Tracing beneath HUD element / Crosshair

I’m trying to get a trace of all objects beneath a large, circular crosshair element on the HUD, but I don’t know how to go about it.
The goal is to have the player smart-target anything inside this large crosshair.

My first thought would be to do a shape-trace, but this wouldn’t account for depth; the shape effectively gets smaller the further out it goes, and wouldn’t be able to match the crosshair.

I also considered performing a series of line traces out from under the crosshair, but that would leave a lot of gaps for smaller objects to slip by.

I could combine ConvertWorldLocationtoScreenLocation with GetActorBounds to see if an object’s bounding box overlaps the crosshair, but then I would need some way to reference each object on screen anyway. Since running that each frame on every object in the level would be beyond inefficient.

Is there some way to grab any object which falls within a certain space on the screen?

Never used this node but it seems to be doing what you’re after.

237477-capture.png

However, I don’t think it’s going to work for a circular shape as it’s clearly designed to cater for RTS style rectangle selection. If you’re versed in c++, consider taking it apart and see what makes it tick. Perhaps you can adopt it to your needs.

Thank you! Worst case scenario I can just change the crosshair bounds to a square/rectangle, but I think I can get a clear enough approximation by just run this 3 times over. Vertical rectangle, horizontal rectangle, and a square.

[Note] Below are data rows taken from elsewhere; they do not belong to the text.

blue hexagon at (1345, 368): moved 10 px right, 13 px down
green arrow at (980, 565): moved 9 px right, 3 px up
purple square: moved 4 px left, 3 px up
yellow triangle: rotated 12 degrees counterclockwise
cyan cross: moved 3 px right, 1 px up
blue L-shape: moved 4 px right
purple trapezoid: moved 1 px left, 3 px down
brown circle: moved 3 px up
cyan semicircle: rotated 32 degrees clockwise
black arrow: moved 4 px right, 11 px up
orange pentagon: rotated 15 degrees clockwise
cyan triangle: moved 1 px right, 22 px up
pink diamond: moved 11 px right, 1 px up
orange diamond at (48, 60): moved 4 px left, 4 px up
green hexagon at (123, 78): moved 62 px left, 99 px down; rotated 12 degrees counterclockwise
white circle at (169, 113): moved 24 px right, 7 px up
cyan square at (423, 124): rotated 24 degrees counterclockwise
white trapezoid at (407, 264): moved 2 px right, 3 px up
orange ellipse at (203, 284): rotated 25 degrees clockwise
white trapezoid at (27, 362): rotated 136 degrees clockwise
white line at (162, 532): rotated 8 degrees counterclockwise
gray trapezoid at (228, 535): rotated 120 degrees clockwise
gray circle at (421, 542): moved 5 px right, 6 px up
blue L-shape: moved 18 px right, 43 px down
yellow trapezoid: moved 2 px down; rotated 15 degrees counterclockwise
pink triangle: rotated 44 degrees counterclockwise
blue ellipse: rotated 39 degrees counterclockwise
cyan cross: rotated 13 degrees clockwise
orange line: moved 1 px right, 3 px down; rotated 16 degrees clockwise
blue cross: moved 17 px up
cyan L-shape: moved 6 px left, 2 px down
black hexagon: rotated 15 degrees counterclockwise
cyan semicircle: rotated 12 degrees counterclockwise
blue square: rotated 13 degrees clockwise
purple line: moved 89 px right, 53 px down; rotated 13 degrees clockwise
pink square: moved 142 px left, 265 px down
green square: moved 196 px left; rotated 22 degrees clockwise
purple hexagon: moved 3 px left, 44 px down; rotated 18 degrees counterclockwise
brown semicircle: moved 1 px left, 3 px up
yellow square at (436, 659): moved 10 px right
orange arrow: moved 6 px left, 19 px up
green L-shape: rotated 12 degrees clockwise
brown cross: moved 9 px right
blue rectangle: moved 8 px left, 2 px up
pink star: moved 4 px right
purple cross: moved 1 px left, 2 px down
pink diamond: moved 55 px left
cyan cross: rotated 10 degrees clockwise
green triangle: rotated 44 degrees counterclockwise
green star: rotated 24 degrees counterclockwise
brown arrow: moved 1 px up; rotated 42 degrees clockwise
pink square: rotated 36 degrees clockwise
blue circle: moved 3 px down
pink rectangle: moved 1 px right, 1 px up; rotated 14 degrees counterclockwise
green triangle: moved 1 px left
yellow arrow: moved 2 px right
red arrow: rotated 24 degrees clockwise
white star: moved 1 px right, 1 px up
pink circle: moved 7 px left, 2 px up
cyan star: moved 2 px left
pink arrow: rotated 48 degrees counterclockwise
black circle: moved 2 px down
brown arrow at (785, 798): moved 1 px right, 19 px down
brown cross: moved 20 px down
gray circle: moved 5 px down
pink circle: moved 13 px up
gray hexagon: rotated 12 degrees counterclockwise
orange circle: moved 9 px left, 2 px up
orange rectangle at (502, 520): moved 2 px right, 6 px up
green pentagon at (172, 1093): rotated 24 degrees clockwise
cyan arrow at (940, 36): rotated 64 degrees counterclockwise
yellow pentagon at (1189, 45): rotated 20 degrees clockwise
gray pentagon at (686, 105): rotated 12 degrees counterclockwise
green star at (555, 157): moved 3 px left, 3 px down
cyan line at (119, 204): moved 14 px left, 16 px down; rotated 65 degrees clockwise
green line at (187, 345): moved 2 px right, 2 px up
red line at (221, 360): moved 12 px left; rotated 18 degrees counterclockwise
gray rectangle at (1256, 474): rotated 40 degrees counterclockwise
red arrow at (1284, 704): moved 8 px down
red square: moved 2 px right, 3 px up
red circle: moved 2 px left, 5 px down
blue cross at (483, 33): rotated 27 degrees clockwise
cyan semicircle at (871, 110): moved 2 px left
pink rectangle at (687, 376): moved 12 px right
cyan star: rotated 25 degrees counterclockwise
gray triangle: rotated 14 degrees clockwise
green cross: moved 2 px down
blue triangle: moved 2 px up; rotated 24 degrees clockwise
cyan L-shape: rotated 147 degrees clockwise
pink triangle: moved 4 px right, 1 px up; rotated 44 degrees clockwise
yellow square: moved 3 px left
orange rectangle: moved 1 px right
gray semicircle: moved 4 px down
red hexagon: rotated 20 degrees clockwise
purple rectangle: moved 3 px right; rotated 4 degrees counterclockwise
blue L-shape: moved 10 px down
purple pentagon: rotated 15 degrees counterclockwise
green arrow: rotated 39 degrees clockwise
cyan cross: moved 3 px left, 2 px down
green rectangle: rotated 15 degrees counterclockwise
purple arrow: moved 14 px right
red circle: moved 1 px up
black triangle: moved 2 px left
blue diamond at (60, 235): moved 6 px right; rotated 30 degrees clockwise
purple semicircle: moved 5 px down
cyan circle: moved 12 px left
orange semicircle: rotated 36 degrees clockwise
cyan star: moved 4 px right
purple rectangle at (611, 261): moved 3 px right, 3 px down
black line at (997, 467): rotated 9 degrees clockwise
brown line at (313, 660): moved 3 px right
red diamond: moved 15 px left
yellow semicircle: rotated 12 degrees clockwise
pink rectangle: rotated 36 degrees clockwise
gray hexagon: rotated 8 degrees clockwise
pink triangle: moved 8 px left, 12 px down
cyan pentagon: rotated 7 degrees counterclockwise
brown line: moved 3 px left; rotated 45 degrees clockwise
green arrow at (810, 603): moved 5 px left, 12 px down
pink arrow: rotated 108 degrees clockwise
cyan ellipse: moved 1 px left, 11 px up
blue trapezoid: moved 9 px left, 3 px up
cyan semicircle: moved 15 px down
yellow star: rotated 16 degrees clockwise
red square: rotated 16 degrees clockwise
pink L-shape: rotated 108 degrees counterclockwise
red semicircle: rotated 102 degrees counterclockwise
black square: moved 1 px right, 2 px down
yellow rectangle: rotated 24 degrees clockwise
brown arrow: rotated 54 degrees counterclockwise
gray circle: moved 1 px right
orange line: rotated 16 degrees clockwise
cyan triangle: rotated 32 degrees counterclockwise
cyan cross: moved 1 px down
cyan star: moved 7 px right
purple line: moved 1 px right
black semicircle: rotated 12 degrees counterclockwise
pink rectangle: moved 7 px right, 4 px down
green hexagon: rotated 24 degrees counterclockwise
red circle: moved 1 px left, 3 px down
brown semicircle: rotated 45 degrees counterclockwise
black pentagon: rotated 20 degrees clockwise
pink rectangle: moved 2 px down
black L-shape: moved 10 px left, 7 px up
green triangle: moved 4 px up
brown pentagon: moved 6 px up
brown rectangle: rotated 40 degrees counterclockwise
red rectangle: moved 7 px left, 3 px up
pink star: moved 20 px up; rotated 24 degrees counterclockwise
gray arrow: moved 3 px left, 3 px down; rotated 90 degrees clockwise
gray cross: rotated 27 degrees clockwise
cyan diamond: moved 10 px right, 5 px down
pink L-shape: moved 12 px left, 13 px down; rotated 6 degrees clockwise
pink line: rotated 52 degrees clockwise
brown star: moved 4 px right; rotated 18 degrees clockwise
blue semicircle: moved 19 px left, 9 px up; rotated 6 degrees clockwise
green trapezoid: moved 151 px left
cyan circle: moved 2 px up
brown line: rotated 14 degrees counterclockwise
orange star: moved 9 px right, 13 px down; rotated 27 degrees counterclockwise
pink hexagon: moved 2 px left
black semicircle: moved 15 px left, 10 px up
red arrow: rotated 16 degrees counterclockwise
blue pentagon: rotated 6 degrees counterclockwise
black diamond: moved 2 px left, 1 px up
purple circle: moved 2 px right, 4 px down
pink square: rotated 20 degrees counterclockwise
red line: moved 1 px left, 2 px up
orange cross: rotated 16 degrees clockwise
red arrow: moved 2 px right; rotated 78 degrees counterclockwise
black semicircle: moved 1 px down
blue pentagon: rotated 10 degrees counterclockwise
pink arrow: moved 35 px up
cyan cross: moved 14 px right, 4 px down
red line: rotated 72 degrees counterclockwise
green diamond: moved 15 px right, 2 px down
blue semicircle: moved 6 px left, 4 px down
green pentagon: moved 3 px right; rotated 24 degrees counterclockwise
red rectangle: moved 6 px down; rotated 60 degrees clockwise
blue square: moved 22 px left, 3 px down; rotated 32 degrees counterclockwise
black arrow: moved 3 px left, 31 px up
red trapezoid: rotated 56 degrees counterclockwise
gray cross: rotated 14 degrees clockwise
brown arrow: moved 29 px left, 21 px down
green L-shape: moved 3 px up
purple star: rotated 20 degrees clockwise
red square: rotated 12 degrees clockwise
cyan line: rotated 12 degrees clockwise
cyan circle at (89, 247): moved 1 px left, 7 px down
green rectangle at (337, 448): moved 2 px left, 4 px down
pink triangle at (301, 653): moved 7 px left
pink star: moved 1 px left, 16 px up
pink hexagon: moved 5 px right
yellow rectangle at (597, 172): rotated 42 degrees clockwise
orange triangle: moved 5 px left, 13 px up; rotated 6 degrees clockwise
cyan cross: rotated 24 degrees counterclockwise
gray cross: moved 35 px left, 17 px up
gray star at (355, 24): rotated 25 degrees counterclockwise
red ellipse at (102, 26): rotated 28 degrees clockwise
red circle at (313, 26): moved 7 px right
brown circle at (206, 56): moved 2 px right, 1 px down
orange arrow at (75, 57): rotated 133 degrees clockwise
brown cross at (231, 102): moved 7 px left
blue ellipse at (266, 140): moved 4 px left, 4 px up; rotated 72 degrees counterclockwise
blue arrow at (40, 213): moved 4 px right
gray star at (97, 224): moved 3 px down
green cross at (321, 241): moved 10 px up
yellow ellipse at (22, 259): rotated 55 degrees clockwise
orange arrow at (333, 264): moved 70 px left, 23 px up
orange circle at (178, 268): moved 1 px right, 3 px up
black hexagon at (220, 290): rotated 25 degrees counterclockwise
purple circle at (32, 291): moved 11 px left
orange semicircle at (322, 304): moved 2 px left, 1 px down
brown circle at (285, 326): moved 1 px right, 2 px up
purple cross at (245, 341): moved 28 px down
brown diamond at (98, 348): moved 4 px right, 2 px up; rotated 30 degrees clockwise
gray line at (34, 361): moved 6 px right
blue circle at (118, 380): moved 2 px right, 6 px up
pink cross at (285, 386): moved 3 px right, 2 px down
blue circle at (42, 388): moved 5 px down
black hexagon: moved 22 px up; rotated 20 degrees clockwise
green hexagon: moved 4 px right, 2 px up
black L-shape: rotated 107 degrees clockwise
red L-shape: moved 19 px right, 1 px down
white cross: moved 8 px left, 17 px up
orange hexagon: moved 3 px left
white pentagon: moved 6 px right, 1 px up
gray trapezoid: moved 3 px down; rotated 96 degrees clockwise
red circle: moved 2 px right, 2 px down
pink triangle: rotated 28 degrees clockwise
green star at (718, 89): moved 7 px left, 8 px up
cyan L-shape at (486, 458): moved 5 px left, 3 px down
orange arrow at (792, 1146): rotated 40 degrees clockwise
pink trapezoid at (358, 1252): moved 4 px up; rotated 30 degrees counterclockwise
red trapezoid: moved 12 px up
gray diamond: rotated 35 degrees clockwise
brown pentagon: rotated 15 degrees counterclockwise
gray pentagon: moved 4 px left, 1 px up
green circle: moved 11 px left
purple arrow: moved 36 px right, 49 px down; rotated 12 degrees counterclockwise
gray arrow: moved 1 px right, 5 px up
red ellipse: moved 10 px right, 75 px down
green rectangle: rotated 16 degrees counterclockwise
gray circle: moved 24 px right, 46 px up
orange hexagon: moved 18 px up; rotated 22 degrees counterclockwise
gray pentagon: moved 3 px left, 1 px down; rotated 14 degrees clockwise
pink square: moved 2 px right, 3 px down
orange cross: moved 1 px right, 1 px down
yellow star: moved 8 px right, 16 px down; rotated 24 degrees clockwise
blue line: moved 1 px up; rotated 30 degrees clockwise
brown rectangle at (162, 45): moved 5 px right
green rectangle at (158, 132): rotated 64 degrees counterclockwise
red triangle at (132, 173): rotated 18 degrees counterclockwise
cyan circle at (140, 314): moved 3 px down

Nevermind. After some testing, this can’t be run every frame. It’s only meant to be run once as the HUD is drawn, apparently. Using it per-frame destroys performance and throws up constant error reports.

“FirstPersonHUD_C_0 Canvas Draw functions may only be called during the handling of the DrawHUD event”

I have it running off Event Tick, just printing the names of actors found.

Shame. What is the error message if you do not mind me asking?

Did you run it off EventReceiveDrawHud?

I just tested it like this:

It has to be run in the HUD’s unique event that fires every frame. It’s quite performant.

Seems to be working fine this way.

Cool, it does work. Just had to run it off the Event Receive Draw Hud event and it does exactly what I need.